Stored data
BEGIN

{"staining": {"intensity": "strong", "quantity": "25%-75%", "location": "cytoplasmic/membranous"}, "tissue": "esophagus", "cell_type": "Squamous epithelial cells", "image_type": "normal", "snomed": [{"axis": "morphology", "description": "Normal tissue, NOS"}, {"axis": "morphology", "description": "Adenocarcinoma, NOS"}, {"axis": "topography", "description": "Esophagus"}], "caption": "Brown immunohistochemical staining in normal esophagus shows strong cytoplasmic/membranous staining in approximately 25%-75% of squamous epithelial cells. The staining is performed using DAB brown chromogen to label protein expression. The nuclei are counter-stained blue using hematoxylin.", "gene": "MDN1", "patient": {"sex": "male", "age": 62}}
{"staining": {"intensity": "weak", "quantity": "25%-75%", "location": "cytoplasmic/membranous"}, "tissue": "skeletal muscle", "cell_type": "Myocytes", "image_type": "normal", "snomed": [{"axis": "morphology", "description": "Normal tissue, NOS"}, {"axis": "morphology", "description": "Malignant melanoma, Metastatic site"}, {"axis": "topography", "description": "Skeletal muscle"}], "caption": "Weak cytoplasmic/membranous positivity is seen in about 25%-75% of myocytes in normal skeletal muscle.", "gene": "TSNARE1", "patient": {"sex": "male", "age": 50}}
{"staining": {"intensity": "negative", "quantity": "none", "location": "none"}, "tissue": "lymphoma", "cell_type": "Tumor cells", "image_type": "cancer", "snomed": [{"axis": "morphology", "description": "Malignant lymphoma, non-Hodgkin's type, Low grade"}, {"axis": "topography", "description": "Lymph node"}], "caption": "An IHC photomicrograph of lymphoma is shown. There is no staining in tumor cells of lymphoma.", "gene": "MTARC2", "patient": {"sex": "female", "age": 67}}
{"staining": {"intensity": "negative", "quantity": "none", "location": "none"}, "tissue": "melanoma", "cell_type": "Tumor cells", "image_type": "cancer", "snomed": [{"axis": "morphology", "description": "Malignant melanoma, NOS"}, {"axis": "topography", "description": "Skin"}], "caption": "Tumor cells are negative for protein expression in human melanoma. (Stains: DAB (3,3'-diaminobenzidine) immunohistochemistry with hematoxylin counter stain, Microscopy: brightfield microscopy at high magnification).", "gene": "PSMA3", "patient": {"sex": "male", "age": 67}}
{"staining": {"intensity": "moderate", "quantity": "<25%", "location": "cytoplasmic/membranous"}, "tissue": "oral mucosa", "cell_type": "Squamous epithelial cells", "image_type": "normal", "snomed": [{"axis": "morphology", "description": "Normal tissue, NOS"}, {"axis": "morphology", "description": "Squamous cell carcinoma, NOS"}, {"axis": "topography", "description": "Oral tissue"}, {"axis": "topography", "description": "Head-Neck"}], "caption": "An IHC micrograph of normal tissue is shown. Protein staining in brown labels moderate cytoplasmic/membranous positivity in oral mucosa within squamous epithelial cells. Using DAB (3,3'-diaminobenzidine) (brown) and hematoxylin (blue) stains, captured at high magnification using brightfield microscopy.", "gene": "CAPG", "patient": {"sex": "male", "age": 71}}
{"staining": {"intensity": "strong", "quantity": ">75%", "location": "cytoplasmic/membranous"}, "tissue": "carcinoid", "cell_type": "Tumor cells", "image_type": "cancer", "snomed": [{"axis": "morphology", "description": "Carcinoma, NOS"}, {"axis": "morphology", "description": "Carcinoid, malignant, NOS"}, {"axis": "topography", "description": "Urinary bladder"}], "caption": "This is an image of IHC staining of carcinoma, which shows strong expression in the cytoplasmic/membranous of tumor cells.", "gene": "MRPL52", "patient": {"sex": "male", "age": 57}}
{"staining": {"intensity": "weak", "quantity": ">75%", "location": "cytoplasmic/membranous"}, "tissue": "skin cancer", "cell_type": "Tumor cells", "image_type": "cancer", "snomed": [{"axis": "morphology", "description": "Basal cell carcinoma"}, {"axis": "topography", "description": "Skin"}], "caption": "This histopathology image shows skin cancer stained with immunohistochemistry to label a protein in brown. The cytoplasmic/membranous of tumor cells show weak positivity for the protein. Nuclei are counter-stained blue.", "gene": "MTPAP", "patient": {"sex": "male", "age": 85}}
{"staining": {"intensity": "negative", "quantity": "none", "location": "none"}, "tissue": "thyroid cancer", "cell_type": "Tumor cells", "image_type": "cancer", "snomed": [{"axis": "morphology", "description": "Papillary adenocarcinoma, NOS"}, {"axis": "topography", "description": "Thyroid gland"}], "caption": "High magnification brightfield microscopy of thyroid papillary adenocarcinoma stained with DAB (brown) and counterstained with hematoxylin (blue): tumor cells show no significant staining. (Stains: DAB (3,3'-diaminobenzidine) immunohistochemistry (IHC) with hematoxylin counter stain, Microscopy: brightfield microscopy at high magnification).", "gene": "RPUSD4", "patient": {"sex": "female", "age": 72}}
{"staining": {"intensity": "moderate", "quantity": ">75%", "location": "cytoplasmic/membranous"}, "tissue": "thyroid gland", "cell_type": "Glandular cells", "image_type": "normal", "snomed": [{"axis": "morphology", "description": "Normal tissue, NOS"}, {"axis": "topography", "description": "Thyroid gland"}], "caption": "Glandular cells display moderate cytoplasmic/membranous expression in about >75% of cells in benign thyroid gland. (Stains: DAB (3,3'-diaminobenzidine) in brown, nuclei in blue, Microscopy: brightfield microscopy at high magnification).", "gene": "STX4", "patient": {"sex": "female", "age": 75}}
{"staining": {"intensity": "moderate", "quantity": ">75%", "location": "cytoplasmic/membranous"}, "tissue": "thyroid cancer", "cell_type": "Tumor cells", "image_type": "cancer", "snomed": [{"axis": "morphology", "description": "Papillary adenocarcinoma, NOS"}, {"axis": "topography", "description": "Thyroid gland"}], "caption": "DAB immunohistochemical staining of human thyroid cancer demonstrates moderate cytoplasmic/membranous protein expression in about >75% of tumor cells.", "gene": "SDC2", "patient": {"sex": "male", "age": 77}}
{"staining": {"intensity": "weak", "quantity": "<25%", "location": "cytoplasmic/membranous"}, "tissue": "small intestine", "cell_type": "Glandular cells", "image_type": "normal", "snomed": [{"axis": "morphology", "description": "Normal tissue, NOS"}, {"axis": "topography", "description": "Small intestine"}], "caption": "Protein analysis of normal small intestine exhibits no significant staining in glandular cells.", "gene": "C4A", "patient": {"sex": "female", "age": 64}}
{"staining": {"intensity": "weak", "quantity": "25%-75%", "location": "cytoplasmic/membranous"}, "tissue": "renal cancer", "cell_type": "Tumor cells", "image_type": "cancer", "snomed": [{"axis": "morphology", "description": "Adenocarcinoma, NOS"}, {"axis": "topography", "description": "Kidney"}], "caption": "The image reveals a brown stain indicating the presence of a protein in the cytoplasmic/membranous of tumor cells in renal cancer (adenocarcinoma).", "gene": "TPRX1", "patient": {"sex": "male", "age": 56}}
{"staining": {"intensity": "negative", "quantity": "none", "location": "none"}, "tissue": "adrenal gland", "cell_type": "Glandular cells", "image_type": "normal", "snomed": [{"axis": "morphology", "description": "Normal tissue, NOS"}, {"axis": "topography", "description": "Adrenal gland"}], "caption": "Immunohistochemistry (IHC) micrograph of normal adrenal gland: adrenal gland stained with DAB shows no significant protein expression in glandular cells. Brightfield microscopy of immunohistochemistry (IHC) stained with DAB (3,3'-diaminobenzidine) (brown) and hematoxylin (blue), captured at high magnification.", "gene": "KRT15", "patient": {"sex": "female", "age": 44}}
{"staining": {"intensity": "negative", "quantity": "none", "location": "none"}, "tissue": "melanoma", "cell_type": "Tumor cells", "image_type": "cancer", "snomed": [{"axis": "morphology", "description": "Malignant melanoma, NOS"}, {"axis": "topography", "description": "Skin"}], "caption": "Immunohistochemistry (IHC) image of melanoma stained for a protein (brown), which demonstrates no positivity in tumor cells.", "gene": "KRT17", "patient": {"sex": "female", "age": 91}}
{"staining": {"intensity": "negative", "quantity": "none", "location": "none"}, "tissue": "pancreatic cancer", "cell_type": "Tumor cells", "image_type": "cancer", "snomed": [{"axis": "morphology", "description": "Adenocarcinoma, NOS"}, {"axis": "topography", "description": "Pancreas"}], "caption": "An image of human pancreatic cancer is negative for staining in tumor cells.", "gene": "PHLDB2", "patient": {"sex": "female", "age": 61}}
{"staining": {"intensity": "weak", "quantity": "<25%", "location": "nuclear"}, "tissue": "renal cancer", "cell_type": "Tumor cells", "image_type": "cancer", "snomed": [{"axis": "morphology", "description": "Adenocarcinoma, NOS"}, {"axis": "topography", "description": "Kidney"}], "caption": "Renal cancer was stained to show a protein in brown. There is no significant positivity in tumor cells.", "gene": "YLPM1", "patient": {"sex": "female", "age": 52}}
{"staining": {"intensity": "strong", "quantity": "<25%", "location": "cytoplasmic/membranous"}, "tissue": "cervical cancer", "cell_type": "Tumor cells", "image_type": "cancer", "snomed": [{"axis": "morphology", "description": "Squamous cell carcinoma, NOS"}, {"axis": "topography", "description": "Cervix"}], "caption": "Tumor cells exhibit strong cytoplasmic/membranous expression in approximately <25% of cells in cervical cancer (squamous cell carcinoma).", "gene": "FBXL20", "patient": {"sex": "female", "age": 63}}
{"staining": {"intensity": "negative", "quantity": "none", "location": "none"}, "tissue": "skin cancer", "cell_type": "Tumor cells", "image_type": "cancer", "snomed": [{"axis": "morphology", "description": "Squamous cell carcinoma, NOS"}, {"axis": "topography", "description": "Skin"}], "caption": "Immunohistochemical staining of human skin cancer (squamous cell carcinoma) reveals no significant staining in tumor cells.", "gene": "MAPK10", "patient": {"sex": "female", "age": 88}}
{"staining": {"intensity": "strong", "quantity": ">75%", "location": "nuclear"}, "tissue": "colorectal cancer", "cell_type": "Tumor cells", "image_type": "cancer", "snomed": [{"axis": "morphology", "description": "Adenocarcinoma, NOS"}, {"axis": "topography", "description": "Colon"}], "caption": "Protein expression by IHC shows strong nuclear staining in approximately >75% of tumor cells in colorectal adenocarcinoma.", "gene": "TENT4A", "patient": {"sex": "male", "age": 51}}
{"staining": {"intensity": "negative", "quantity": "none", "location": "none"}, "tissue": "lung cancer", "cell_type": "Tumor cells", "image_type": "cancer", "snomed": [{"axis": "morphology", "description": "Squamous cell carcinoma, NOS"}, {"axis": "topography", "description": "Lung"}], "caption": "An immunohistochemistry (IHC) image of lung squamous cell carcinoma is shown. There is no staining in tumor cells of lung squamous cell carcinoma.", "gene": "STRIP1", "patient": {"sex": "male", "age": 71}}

END

EXERCISE BRIEF: What is needed is every line from the beginning of the data up to and including the line with "cytoplasmic/membranous positivity is", given again word for word.

WRITTEN SOLUTION:
{"staining": {"intensity": "strong", "quantity": "25%-75%", "location": "cytoplasmic/membranous"}, "tissue": "esophagus", "cell_type": "Squamous epithelial cells", "image_type": "normal", "snomed": [{"axis": "morphology", "description": "Normal tissue, NOS"}, {"axis": "morphology", "description": "Adenocarcinoma, NOS"}, {"axis": "topography", "description": "Esophagus"}], "caption": "Brown immunohistochemical staining in normal esophagus shows strong cytoplasmic/membranous staining in approximately 25%-75% of squamous epithelial cells. The staining is performed using DAB brown chromogen to label protein expression. The nuclei are counter-stained blue using hematoxylin.", "gene": "MDN1", "patient": {"sex": "male", "age": 62}}
{"staining": {"intensity": "weak", "quantity": "25%-75%", "location": "cytoplasmic/membranous"}, "tissue": "skeletal muscle", "cell_type": "Myocytes", "image_type": "normal", "snomed": [{"axis": "morphology", "description": "Normal tissue, NOS"}, {"axis": "morphology", "description": "Malignant melanoma, Metastatic site"}, {"axis": "topography", "description": "Skeletal muscle"}], "caption": "Weak cytoplasmic/membranous positivity is seen in about 25%-75% of myocytes in normal skeletal muscle.", "gene": "TSNARE1", "patient": {"sex": "male", "age": 50}}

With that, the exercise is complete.